TO DO » Give the lines below again exactly, starting with the line that holds "root of tail: (439, 412)" and going on through the line that holds "right front paw: (403, 706)".
------------------------
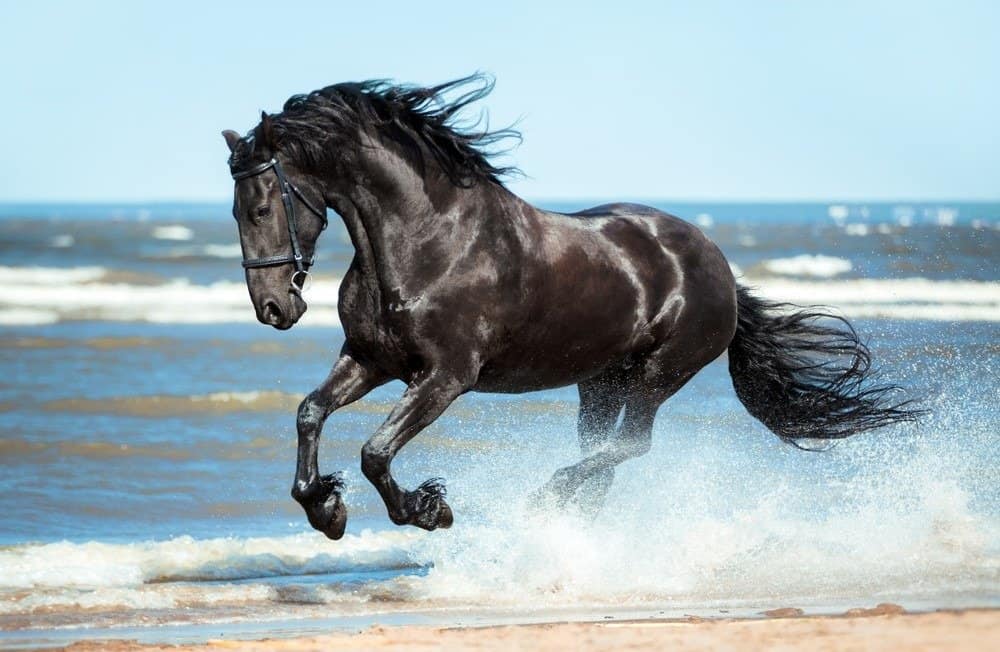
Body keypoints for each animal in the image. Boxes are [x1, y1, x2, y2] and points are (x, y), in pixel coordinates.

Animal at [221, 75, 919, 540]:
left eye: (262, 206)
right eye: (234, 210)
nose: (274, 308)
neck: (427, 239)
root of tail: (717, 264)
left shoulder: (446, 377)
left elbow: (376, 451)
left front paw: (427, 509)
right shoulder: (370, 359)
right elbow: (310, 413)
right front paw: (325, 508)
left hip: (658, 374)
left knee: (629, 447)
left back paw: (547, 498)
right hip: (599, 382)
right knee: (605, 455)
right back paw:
------------------------
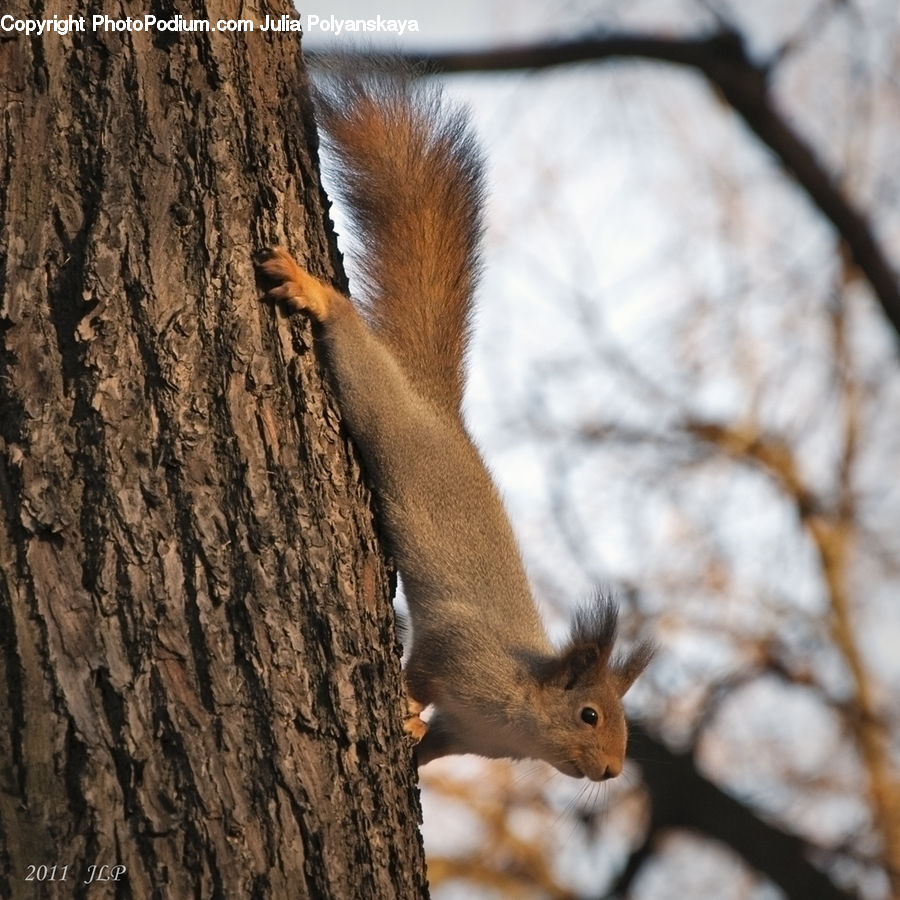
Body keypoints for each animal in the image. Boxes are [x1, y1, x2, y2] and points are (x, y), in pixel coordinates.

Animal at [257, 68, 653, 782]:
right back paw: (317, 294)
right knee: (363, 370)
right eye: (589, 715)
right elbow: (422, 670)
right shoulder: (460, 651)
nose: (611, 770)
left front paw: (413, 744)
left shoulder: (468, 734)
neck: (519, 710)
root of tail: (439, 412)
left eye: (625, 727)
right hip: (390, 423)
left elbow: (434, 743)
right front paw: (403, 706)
------------------------
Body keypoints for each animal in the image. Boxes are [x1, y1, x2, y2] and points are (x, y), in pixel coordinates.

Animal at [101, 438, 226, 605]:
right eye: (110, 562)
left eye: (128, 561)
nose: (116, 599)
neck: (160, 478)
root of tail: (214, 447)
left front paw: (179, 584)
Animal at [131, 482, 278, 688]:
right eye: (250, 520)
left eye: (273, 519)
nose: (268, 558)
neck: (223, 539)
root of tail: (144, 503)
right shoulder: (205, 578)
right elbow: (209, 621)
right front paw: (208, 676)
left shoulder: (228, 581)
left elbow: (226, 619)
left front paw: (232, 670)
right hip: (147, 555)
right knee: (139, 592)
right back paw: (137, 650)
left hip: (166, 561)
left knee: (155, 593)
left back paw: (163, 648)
------------------------
FINAL ANSWER »
root of tail: (439, 412)
left eye: (625, 727)
right hip: (390, 423)
left elbow: (434, 743)
right front paw: (403, 706)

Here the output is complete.